Debt: NBET Owes Electricity Producers N364bn In 10 Months
Electricity generation companies are owed N364.11bn by the Nigerian Bulk Electricity Trading Plc for electricity generated, sold and fed into the national grid from January to October last year, latest data from the bulk trader showed on Thursday.
The government-owned NBET buys electricity in bulk from Gencos through Power Purchase Agreements and sells through vesting contracts to the distribution companies, which then supply it to the consumers.
The Gencos include the successor companies carved out of the defunct Power Holding Company of Nigeria, the Niger Delta Power Holding Company (which manages government-owned power plants built under the National Integrated Power Project scheme), and Independent Power Producers.
NBET received total invoices of N499.79bn from the Gencos for electricity delivered in the 10-month period but only paid N135.68bn to them.
The average energy sent out by the Gencos was 3,584.55 megawatts hour/hour in January; 3,820.37MWh/h in February; 3,904.65MWh/h in March; 3,867.53MWh/h in April; 3,597.26MWh/h in May; 3,128.87MWh/h in June; 3,182.18MWh/h in July; 3,519.55MWh/h in August; 3,382.76MWh/h in September, and 3,593.47MWh/h in October.
NBET paid the Gencos N6.08bn for January invoices of N48.23bn; N20.75bn out N48.27bn in February; N13.39bn out N52.50bn in March; N14.12bn out of N50.98bn in April; N15.09bn out of N49.62bn in May; and N13.83bn out of N47.64bn in June.
The bulk trader paid N15.08bn out of N51.79bn in July; N10.287bn out of N50.69bn in August; N14.977bn out of N47.79bn in September, and N12.075bn out of N52.279bn in October.
The Nigerian Electricity Regulatory Commission noted in its latest quarterly report that the challenge of poor remittance by Discos had remained a serious concern, describing it as one of the main causes of the liquidity crisis facing the Nigerian electricity supply industry.
It said, “Low remittance adversely affects the ability of NBET to honour its obligations to Gencos while service providers (Transmission Service Provider, Market Operator and NERC) struggle with the paucity of funds impacting their capacity to perform their statutory obligations.
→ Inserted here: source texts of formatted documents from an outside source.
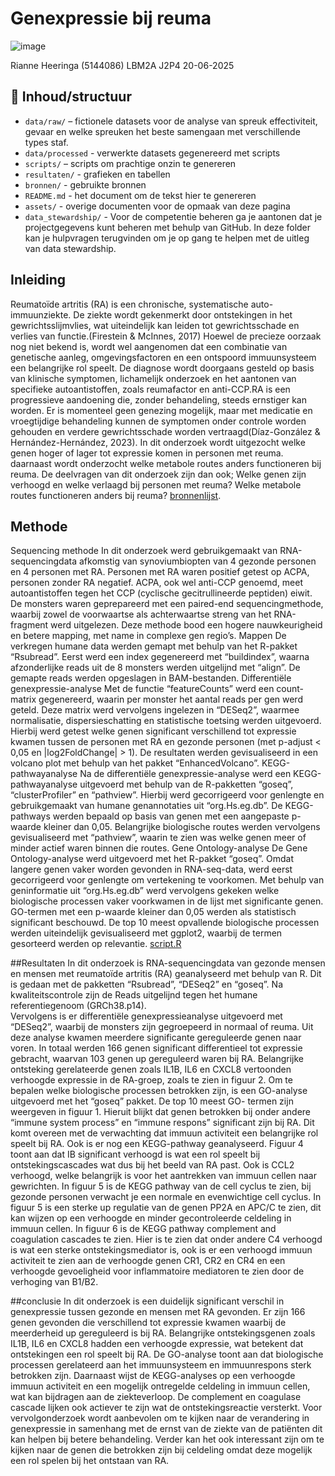 # Genexpressie bij reuma
![image](https://github.com/user-attachments/assets/6da2d9cb-315a-4ea1-a778-6e86430bd666)

Rianne Heeringa (5144086)
LBM2A
J2P4
20-06-2025

## 📁 Inhoud/structuur

- `data/raw/` – fictionele datasets voor de analyse van spreuk effectiviteit, gevaar en welke spreuken het beste samengaan met verschillende types staf.  
- `data/processed` - verwerkte datasets gegenereerd met scripts 
- `scripts/` – scripts om prachtige onzin te genereren
- `resultaten/` - grafieken en tabellen
- `bronnen/` - gebruikte bronnen 
- `README.md` - het document om de tekst hier te genereren
- `assets/` - overige documenten voor de opmaak van deze pagina
- `data_stewardship/` - Voor de competentie beheren ga je aantonen dat je projectgegevens kunt beheren met behulp van GitHub. In deze folder kan je hulpvragen terugvinden om je op gang te helpen met de uitleg van data stewardship. 


## Inleiding
Reumatoïde artritis (RA) is een chronische, systematische auto-immuunziekte. De ziekte wordt gekenmerkt door ontstekingen in het gewrichtsslijmvlies, wat uiteindelijk kan leiden tot gewrichtsschade en verlies van functie.(Firestein & McInnes, 2017) Hoewel de precieze oorzaak nog niet bekend is, wordt wel aangenomen dat een combinatie van genetische aanleg, omgevingsfactoren en een ontspoord immuunsysteem een belangrijke rol speelt. De diagnose wordt doorgaans gesteld op basis van klinische symptomen, lichamelijk onderzoek en het aantonen van specifieke autoantistoffen, zoals reumafactor en anti-CCP.RA is een progressieve aandoening die, zonder behandeling, steeds ernstiger kan worden. Er is momenteel geen genezing mogelijk, maar met medicatie en vroegtijdige behandeling kunnen de symptomen onder controle worden gehouden en verdere gewrichtsschade worden vertraagd(Díaz-González & Hernández-Hernández, 2023). In dit onderzoek wordt uitgezocht welke genen hoger of lager tot expressie komen in personen met reuma. daarnaast wordt onderzocht welke metabole routes anders functioneren bij reuma. De deelvragen van dit onderzoek zijn dan ook; Welke genen zijn verhoogd en welke verlaagd bij personen met reuma? Welke metabole routes functioneren anders bij reuma?  [bronnenlijst](1.inleiding/bronnenlijst.pdf).

## Methode
Sequencing methode
In dit onderzoek werd gebruikgemaakt van RNA-sequencingdata afkomstig van synoviumbiopten van 4 gezonde personen en 4 personen met RA. Personen met RA waren positief getest op ACPA, personen zonder RA negatief. ACPA, ook wel anti-CCP genoemd, meet autoantistoffen tegen het CCP (cyclische gecitrullineerde peptiden) eiwit. De monsters waren geprepareerd met een paired-end sequencingmethode, waarbij zowel de voorwaartse als achterwaartse streng van het RNA-fragment werd uitgelezen. Deze methode bood een hogere nauwkeurigheid en betere mapping, met name in complexe gen regio’s.
Mappen
De verkregen humane data werden gemapt met behulp van het R-pakket “Rsubread”. Eerst werd een index gegenereerd met “buildindex”, waarna afzonderlijke reads uit de 8 monsters werden uitgelijnd met “align”. De gemapte reads werden opgeslagen in BAM-bestanden.
Differentiële genexpressie-analyse
Met de functie “featureCounts” werd een count-matrix gegenereerd, waarin per monster het aantal reads per gen werd geteld. Deze matrix werd vervolgens ingelezen in “DESeq2”, waarmee normalisatie, dispersieschatting en statistische toetsing werden uitgevoerd. Hierbij werd getest welke genen significant verschillend tot expressie kwamen tussen de personen met RA en gezonde personen (met p-adjust < 0,05 en |log2FoldChange| > 1). De resultaten werden gevisualiseerd in een volcano plot met behulp van het pakket “EnhancedVolcano”.
KEGG-pathwayanalyse
Na de differentiële genexpressie-analyse werd een KEGG-pathwayanalyse uitgevoerd met behulp van de R-pakketten “goseq”, “clusterProfiler” en “pathview”. Hierbij werd gecorrigeerd voor genlengte en gebruikgemaakt van humane genannotaties uit “org.Hs.eg.db”. De KEGG-pathways werden bepaald op basis van genen met een aangepaste p-waarde kleiner dan 0,05. Belangrijke biologische routes werden vervolgens gevisualiseerd met “pathview”, waarin te zien was welke genen meer of minder actief waren binnen die routes.
Gene Ontology-analyse
De Gene Ontology-analyse werd uitgevoerd met het R-pakket “goseq”. Omdat langere genen vaker worden gevonden in RNA-seq-data, werd eerst gecorrigeerd voor genlengte om vertekening te voorkomen. Met behulp van geninformatie uit “org.Hs.eg.db” werd vervolgens gekeken welke biologische processen vaker voorkwamen in de lijst met significante genen. GO-termen met een p-waarde kleiner dan 0,05 werden als statistisch significant beschouwd. De top 10 meest opvallende biologische processen werden uiteindelijk gevisualiseerd met ggplot2, waarbij de termen gesorteerd werden op relevantie. [script.R](2.methode/transcriptomics.script.R)

##Resultaten
In dit onderzoek is RNA-sequencingdata van gezonde mensen en mensen met reumatoïde artritis (RA) geanalyseerd met behulp van R. Dit is gedaan met de pakketten “Rsubread”, “DESeq2” en “goseq”. Na kwaliteitscontrole zijn de Reads uitgelijnd tegen het humane referentiegenoom (GRCh38.p14).  
Vervolgens is er differentiële genexpressieanalyse uitgevoerd met “DESeq2”, waarbij de monsters zijn gegroepeerd in normaal of reuma. Uit deze analyse kwamen meerdere significante gereguleerde genen naar voren. In totaal werden 166 genen significant differentieel tot expressie gebracht, waarvan 103 genen up gereguleerd waren bij RA. Belangrijke ontsteking gerelateerde genen zoals IL1B, IL6 en CXCL8 vertoonden verhoogde expressie in de RA-groep, zoals te zien in figuur 2. 
Om te bepalen welke biologische processen betrokken zijn, is een GO-analyse uitgevoerd met het “goseq” pakket. De top 10 meest GO- termen zijn weergeven in figuur 1. Hieruit blijkt dat genen betrokken bij onder andere “immune system process” en “immune respons” significant zijn bij RA. Dit komt overeen met de verwachting dat immuun activiteit een belangrijke rol speelt bij RA. 
Ook is er nog een KEGG-pathway geanalyseerd. Figuur 4 toont aan dat IB significant verhoogd is wat een rol speelt bij ontstekingscascades wat dus bij het beeld van RA past. Ook is CCL2 verhoogd, welke belangrijk is voor het aantrekken van immuun cellen naar gewrichten. In figuur 5 is de KEGG pathway van de cell cyclus te zien, bij gezonde personen verwacht je een normale en evenwichtige cell cyclus. In figuur 5 is een sterke up regulatie van de genen PP2A en APC/C te zien, dit kan wijzen op een verhoogde en minder gecontroleerde celdeling in immuun cellen.  In figuur 6 is de KEGG pathway complement and coagulation cascades te zien. Hier is te zien dat onder andere C4 verhoogd is wat een sterke ontstekingsmediator is, ook is er een verhoogd immuun activiteit te zien aan de verhoogde genen CR1, CR2 en CR4 en een verhoogde gevoeligheid voor inflammatoire mediatoren te zien door de verhoging van B1/B2.

##conclusie
In dit onderzoek is een duidelijk significant verschil in genexpressie tussen gezonde en mensen met RA gevonden. Er zijn 166 genen gevonden die verschillend tot expressie kwamen waarbij de meerderheid up gereguleerd is bij RA. Belangrijke ontstekingsgenen zoals IL1B, IL6 en CXCL8 hadden een verhoogde expressie, wat betekent dat ontstekingen een rol speelt bij RA. De GO-analyse toont aan dat biologische processen gerelateerd aan het immuunsysteem en immuunrespons sterk betrokken zijn. Daarnaast wijst de KEGG-analyses op een verhoogde immuun activiteit en een mogelijk ontregelde celdeling in immuun cellen, wat kan bijdragen aan de ziekteverloop. De complement en coagulase cascade lijken ook actiever te zijn wat de ontstekingsreactie versterkt. Voor vervolgonderzoek wordt aanbevolen om te kijken naar de verandering in genexpressie in samenhang met de ernst van de ziekte van de patiënten dit kan helpen bij betere behandeling. Verder kan het ook interessant zijn om te kijken naar de genen die betrokken zijn bij celdeling omdat deze mogelijk een rol spelen bij het ontstaan van RA.


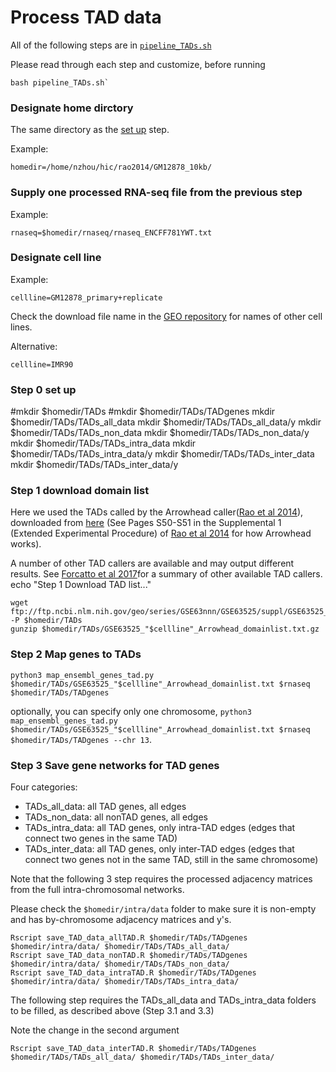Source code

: # Process TAD data

All of the following steps are in [`pipeline_TADs.sh`](pipeline_TADs.sh) 

Please read through each step and customize, before running

```
bash pipeline_TADs.sh`
```

### Designate home dirctory

The same directory as the [set up](../0setup/) step.

Example:
```
homedir=/home/nzhou/hic/rao2014/GM12878_10kb/
```

### Supply one processed RNA-seq file from the previous step
Example:
```
rnaseq=$homedir/rnaseq/rnaseq_ENCFF781YWT.txt
```

### Designate cell line

Example:
```
cellline=GM12878_primary+replicate
```
Check the download file name in the [GEO repository](https://www.ncbi.nlm.nih.gov/geo/query/acc.cgi?acc=GSE63525) for names of other cell lines.

Alternative:
```
cellline=IMR90
```

### Step 0 set up
#mkdir $homedir/TADs
#mkdir $homedir/TADs/TADgenes
mkdir $homedir/TADs/TADs_all_data
mkdir $homedir/TADs/TADs_all_data/y
mkdir $homedir/TADs/TADs_non_data
mkdir $homedir/TADs/TADs_non_data/y
mkdir $homedir/TADs/TADs_intra_data
mkdir $homedir/TADs/TADs_intra_data/y
mkdir $homedir/TADs/TADs_inter_data
mkdir $homedir/TADs/TADs_inter_data/y

### Step 1 download domain list

Here we used the TADs called by the Arrowhead caller([Rao et al 2014](https://www.ncbi.nlm.nih.gov/pubmed/25497547)), downloaded from [here](https://www.ncbi.nlm.nih.gov/geo/query/acc.cgi?acc=GSE63525) (See Pages S50-S51 in the Supplemental 1 (Extended Experimental Procedure) of [Rao et al 2014](https://www.ncbi.nlm.nih.gov/pubmed/25497547) for how Arrowhead works).

A number of other TAD callers are available and may output different results. See [Forcatto et al 2017](https://www.ncbi.nlm.nih.gov/pubmed/28604721)for a summary of other available TAD callers.
echo "Step 1 Download TAD list..."
```
wget ftp://ftp.ncbi.nlm.nih.gov/geo/series/GSE63nnn/GSE63525/suppl/GSE63525_"$cellline"_Arrowhead_domainlist.txt.gz -P $homedir/TADs
gunzip $homedir/TADs/GSE63525_"$cellline"_Arrowhead_domainlist.txt.gz
```


### Step 2 Map genes to TADs

```
python3 map_ensembl_genes_tad.py $homedir/TADs/GSE63525_"$cellline"_Arrowhead_domainlist.txt $rnaseq $homedir/TADs/TADgenes
```
optionally, you can specify only one chromosome, `python3 map_ensembl_genes_tad.py $homedir/TADs/GSE63525_"$cellline"_Arrowhead_domainlist.txt $rnaseq $homedir/TADs/TADgenes --chr 13`.


### Step 3 Save gene networks for TAD genes

Four categories:

  - TADs_all_data: all TAD genes, all edges
  - TADs_non_data: all nonTAD genes, all edges
  - TADs_intra_data: all TAD genes, only intra-TAD edges (edges that connect two genes in the same TAD)
  - TADs_inter_data: all TAD genes, only inter-TAD edges (edges that connect two genes not in the same TAD, still in the same chromosome)

Note that the following 3 step requires the processed adjacency matrices from the full intra-chromosomal networks.

Please check the `$homedir/intra/data` folder to make sure it is non-empty and has by-chromosome adjacency matrices and y's.

```
Rscript save_TAD_data_allTAD.R $homedir/TADs/TADgenes $homedir/intra/data/ $homedir/TADs/TADs_all_data/
Rscript save_TAD_data_nonTAD.R $homedir/TADs/TADgenes $homedir/intra/data/ $homedir/TADs/TADs_non_data/
Rscript save_TAD_data_intraTAD.R $homedir/TADs/TADgenes $homedir/intra/data/ $homedir/TADs/TADs_intra_data/
```

The following step requires the TADs_all_data and TADs_intra_data folders to be filled, as described above (Step 3.1 and 3.3)

Note the change in the second argument 
```
Rscript save_TAD_data_interTAD.R $homedir/TADs/TADgenes $homedir/TADs/TADs_all_data/ $homedir/TADs/TADs_inter_data/
```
“To address the poor remittance by Discos, the commission has commenced enforcement actions against Discos found to have engaged in unacceptably low remittances to NBET and the MO, factoring in all the parameters embedded in the tariff model.”
The Executive Secretary, Association of Power Generation Companies, the umbrella body for the Gencos, Dr Joy Ogaji, told our correspondent recently that the inability of NBET to make full payment to the Gencos had made it difficult for them to pay their gas suppliers.
“This has accounted for the sub-optimal growth, inefficient operation and the current dire situation of the Gencos, which has a huge negative impact on the entire power sector,” she said, adding that poor gas supply occasioned by the non-payment of invoices would drastically affect power supply in the country.
According to Ogaji, the terms of the PPA between the Gencos and NBET clearly provides for interest payment on invoices not paid within the period (45 days) stipulated by the PPA.
“Furthermore, it is a commercial aberration for a party in a commercial transaction, who is owed and denied the benefit of its money, not to be entitled to interest payment,” she added.